Task details.
Reproduce exactly only the lines from the line that holds "you about technology." to the line that holds "Source code", inclusive, in the listing below, and please leave out every picture.

※

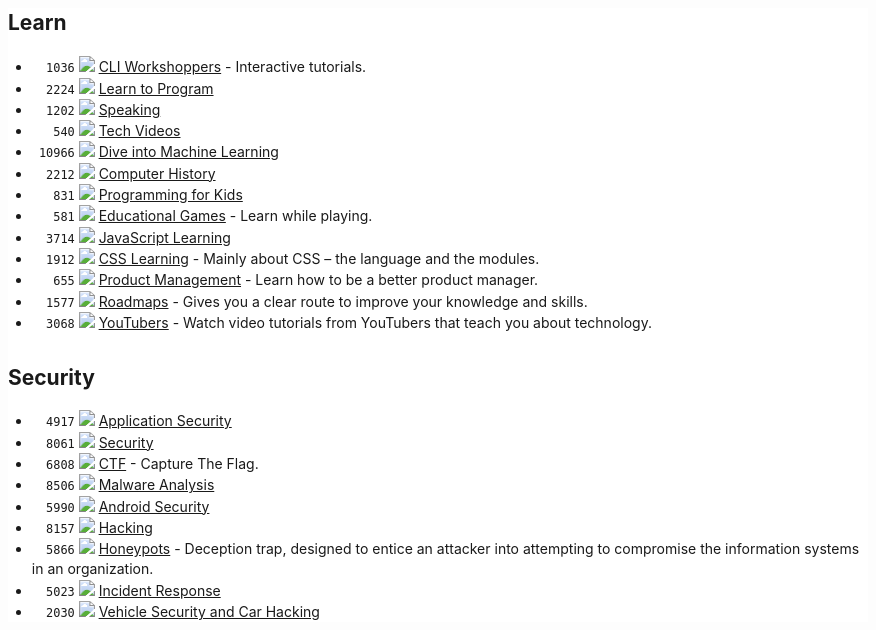 ## Learn

- <code>&nbsp;&nbsp;1036</code> ![](https://img.shields.io/github/last-commit/therebelrobot/awesome-workshopper#readme) [CLI Workshoppers](https://github.com/therebelrobot/awesome-workshopper#readme) - Interactive tutorials.
- <code>&nbsp;&nbsp;2224</code> ![](https://img.shields.io/github/last-commit/karlhorky/learn-to-program#readme) [Learn to Program](https://github.com/karlhorky/learn-to-program#readme)
- <code>&nbsp;&nbsp;1202</code> ![](https://img.shields.io/github/last-commit/matteofigus/awesome-speaking#readme) [Speaking](https://github.com/matteofigus/awesome-speaking#readme)
- <code>&nbsp;&nbsp;&nbsp;540</code> ![](https://img.shields.io/github/last-commit/lucasviola/awesome-tech-videos#readme) [Tech Videos](https://github.com/lucasviola/awesome-tech-videos#readme)
- <code>&nbsp;10966</code> ![](https://img.shields.io/github/last-commit/hangtwenty/dive-into-machine-learning#readme) [Dive into Machine Learning](https://github.com/hangtwenty/dive-into-machine-learning#readme)
- <code>&nbsp;&nbsp;2212</code> ![](https://img.shields.io/github/last-commit/watson/awesome-computer-history#readme) [Computer History](https://github.com/watson/awesome-computer-history#readme)
- <code>&nbsp;&nbsp;&nbsp;831</code> ![](https://img.shields.io/github/last-commit/HollyAdele/awesome-programming-for-kids#readme) [Programming for Kids](https://github.com/HollyAdele/awesome-programming-for-kids#readme)
- <code>&nbsp;&nbsp;&nbsp;581</code> ![](https://img.shields.io/github/last-commit/yrgo/awesome-educational-games#readme) [Educational Games](https://github.com/yrgo/awesome-educational-games#readme) - Learn while playing.
- <code>&nbsp;&nbsp;3714</code> ![](https://img.shields.io/github/last-commit/micromata/awesome-javascript-learning#readme) [JavaScript Learning](https://github.com/micromata/awesome-javascript-learning#readme)
- <code>&nbsp;&nbsp;1912</code> ![](https://img.shields.io/github/last-commit/micromata/awesome-css-learning#readme) [CSS Learning](https://github.com/micromata/awesome-css-learning#readme) - Mainly about CSS – the language and the modules.
- <code>&nbsp;&nbsp;&nbsp;655</code> ![](https://img.shields.io/github/last-commit/dend/awesome-product-management#readme) [Product Management](https://github.com/dend/awesome-product-management#readme) - Learn how to be a better product manager.
- <code>&nbsp;&nbsp;1577</code> ![](https://img.shields.io/github/last-commit/liuchong/awesome-roadmaps#readme) [Roadmaps](https://github.com/liuchong/awesome-roadmaps#readme) - Gives you a clear route to improve your knowledge and skills.
- <code>&nbsp;&nbsp;3068</code> ![](https://img.shields.io/github/last-commit/JoseDeFreitas/awesome-youtubers#readme) [YouTubers](https://github.com/JoseDeFreitas/awesome-youtubers#readme) - Watch video tutorials from YouTubers that teach you about technology.

## Security

- <code>&nbsp;&nbsp;4917</code> ![](https://img.shields.io/github/last-commit/paragonie/awesome-appsec#readme) [Application Security](https://github.com/paragonie/awesome-appsec#readme)
- <code>&nbsp;&nbsp;8061</code> ![](https://img.shields.io/github/last-commit/sbilly/awesome-security#readme) [Security](https://github.com/sbilly/awesome-security#readme)
- <code>&nbsp;&nbsp;6808</code> ![](https://img.shields.io/github/last-commit/apsdehal/awesome-ctf#readme) [CTF](https://github.com/apsdehal/awesome-ctf#readme) - Capture The Flag.
- <code>&nbsp;&nbsp;8506</code> ![](https://img.shields.io/github/last-commit/rshipp/awesome-malware-analysis#readme) [Malware Analysis](https://github.com/rshipp/awesome-malware-analysis#readme)
- <code>&nbsp;&nbsp;5990</code> ![](https://img.shields.io/github/last-commit/ashishb/android-security-awesome#readme) [Android Security](https://github.com/ashishb/android-security-awesome#readme)
- <code>&nbsp;&nbsp;8157</code> ![](https://img.shields.io/github/last-commit/carpedm20/awesome-hacking#readme) [Hacking](https://github.com/carpedm20/awesome-hacking#readme)
- <code>&nbsp;&nbsp;5866</code> ![](https://img.shields.io/github/last-commit/paralax/awesome-honeypots#readme) [Honeypots](https://github.com/paralax/awesome-honeypots#readme) - Deception trap, designed to entice an attacker into attempting to compromise the information systems in an organization.
- <code>&nbsp;&nbsp;5023</code> ![](https://img.shields.io/github/last-commit/meirwah/awesome-incident-response#readme) [Incident Response](https://github.com/meirwah/awesome-incident-response#readme)
- <code>&nbsp;&nbsp;2030</code> ![](https://img.shields.io/github/last-commit/jaredthecoder/awesome-vehicle-security#readme) [Vehicle Security and Car Hacking](https://github.com/jaredthecoder/awesome-vehicle-security#readme)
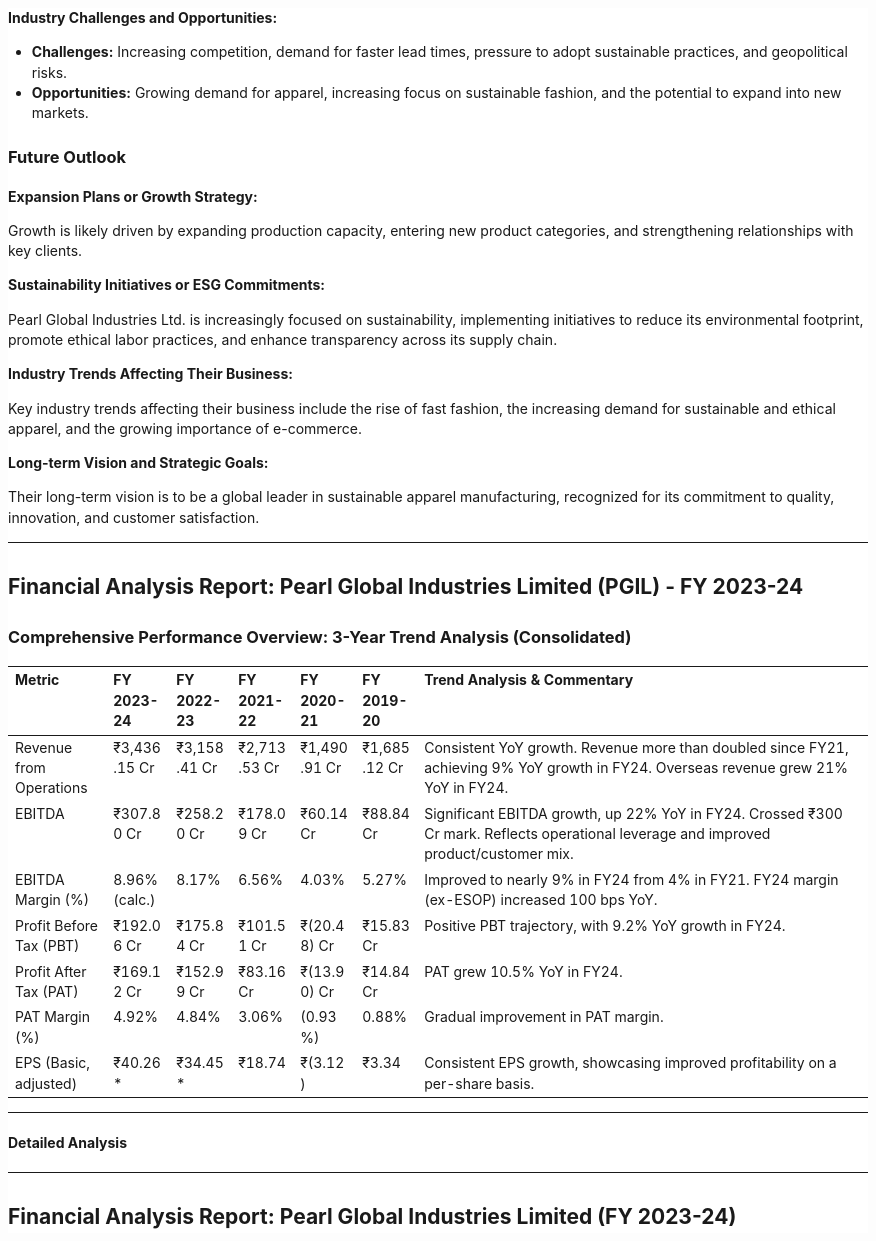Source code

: **Industry Challenges and Opportunities:**

*   **Challenges:** Increasing competition, demand for faster lead times, pressure to adopt sustainable practices, and geopolitical risks.
*   **Opportunities:** Growing demand for apparel, increasing focus on sustainable fashion, and the potential to expand into new markets.

### Future Outlook

**Expansion Plans or Growth Strategy:**

Growth is likely driven by expanding production capacity, entering new product categories, and strengthening relationships with key clients.

**Sustainability Initiatives or ESG Commitments:**

Pearl Global Industries Ltd. is increasingly focused on sustainability, implementing initiatives to reduce its environmental footprint, promote ethical labor practices, and enhance transparency across its supply chain.

**Industry Trends Affecting Their Business:**

Key industry trends affecting their business include the rise of fast fashion, the increasing demand for sustainable and ethical apparel, and the growing importance of e-commerce.

**Long-term Vision and Strategic Goals:**

Their long-term vision is to be a global leader in sustainable apparel manufacturing, recognized for its commitment to quality, innovation, and customer satisfaction.

---
## Financial Analysis Report: Pearl Global Industries Limited (PGIL) - FY 2023-24

### Comprehensive Performance Overview: 3-Year Trend Analysis (Consolidated)

| Metric                      | FY 2023-24      | FY 2022-23      | FY 2021-22      | FY 2020-21      | FY 2019-20      | Trend Analysis & Commentary                                                                                                                                                                                                 |
| :-------------------------- | :-------------- | :-------------- | :-------------- | :-------------- | :-------------- | :---------------------------------------------------------------------------------------------------------------------------------------------------------------------------------------------------------- |
| Revenue from Operations     | ₹3,436.15 Cr    | ₹3,158.41 Cr    | ₹2,713.53 Cr    | ₹1,490.91 Cr    | ₹1,685.12 Cr    | Consistent YoY growth. Revenue more than doubled since FY21, achieving 9% YoY growth in FY24. Overseas revenue grew 21% YoY in FY24.                                                                  |
| EBITDA                      | ₹307.80 Cr      | ₹258.20 Cr      | ₹178.09 Cr      | ₹60.14 Cr       | ₹88.84 Cr       | Significant EBITDA growth, up 22% YoY in FY24. Crossed ₹300 Cr mark. Reflects operational leverage and improved product/customer mix.                                                                 |
| EBITDA Margin (%)           | 8.96% (calc.)   | 8.17%           | 6.56%           | 4.03%           | 5.27%           | Improved to nearly 9% in FY24 from 4% in FY21. FY24 margin (ex-ESOP) increased 100 bps YoY.                                                                                                              |
| Profit Before Tax (PBT)     | ₹192.06 Cr      | ₹175.84 Cr      | ₹101.51 Cr      | ₹(20.48) Cr     | ₹15.83 Cr       | Positive PBT trajectory, with 9.2% YoY growth in FY24.                                                                                                                                                    |
| Profit After Tax (PAT)      | ₹169.12 Cr      | ₹152.99 Cr      | ₹83.16 Cr       | ₹(13.90) Cr     | ₹14.84 Cr       | PAT grew 10.5% YoY in FY24.                                                                                                                                                                               |
| PAT Margin (%)              | 4.92%           | 4.84%           | 3.06%           | (0.93%)         | 0.88%           | Gradual improvement in PAT margin.                                                                                                                                                                          |
| EPS (Basic, adjusted)       | ₹40.26*         | ₹34.45*         | ₹18.74          | ₹(3.12)         | ₹3.34           | Consistent EPS growth, showcasing improved profitability on a per-share basis.                                                                                                                             |

---
#### Detailed Analysis
---
## Financial Analysis Report: Pearl Global Industries Limited (FY 2023-24)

※

Response area.
- <code>&nbsp;&nbsp;3068</code> ![](https://img.shields.io/github/last-commit/JoseDeFreitas/awesome-youtubers#readme) [YouTubers](https://github.com/JoseDeFreitas/awesome-youtubers#readme) - Watch video tutorials from YouTubers that teach you about technology.

## Security

- <code>&nbsp;&nbsp;4917</code> ![](https://img.shields.io/github/last-commit/paragonie/awesome-appsec#readme) [Application Security](https://github.com/paragonie/awesome-appsec#readme)
- <code>&nbsp;&nbsp;8061</code> ![](https://img.shields.io/github/last-commit/sbilly/awesome-security#readme) [Security](https://github.com/sbilly/awesome-security#readme)
- <code>&nbsp;&nbsp;6808</code> ![](https://img.shields.io/github/last-commit/apsdehal/awesome-ctf#readme) [CTF](https://github.com/apsdehal/awesome-ctf#readme) - Capture The Flag.
- <code>&nbsp;&nbsp;8506</code> ![](https://img.shields.io/github/last-commit/rshipp/awesome-malware-analysis#readme) [Malware Analysis](https://github.com/rshipp/awesome-malware-analysis#readme)
- <code>&nbsp;&nbsp;5990</code> ![](https://img.shields.io/github/last-commit/ashishb/android-security-awesome#readme) [Android Security](https://github.com/ashishb/android-security-awesome#readme)
- <code>&nbsp;&nbsp;8157</code> ![](https://img.shields.io/github/last-commit/carpedm20/awesome-hacking#readme) [Hacking](https://github.com/carpedm20/awesome-hacking#readme)
- <code>&nbsp;&nbsp;5866</code> ![](https://img.shields.io/github/last-commit/paralax/awesome-honeypots#readme) [Honeypots](https://github.com/paralax/awesome-honeypots#readme) - Deception trap, designed to entice an attacker into attempting to compromise the information systems in an organization.
- <code>&nbsp;&nbsp;5023</code> ![](https://img.shields.io/github/last-commit/meirwah/awesome-incident-response#readme) [Incident Response](https://github.com/meirwah/awesome-incident-response#readme)
- <code>&nbsp;&nbsp;2030</code> ![](https://img.shields.io/github/last-commit/jaredthecoder/awesome-vehicle-security#readme) [Vehicle Security and Car Hacking](https://github.com/jaredthecoder/awesome-vehicle-security#readme)
Source code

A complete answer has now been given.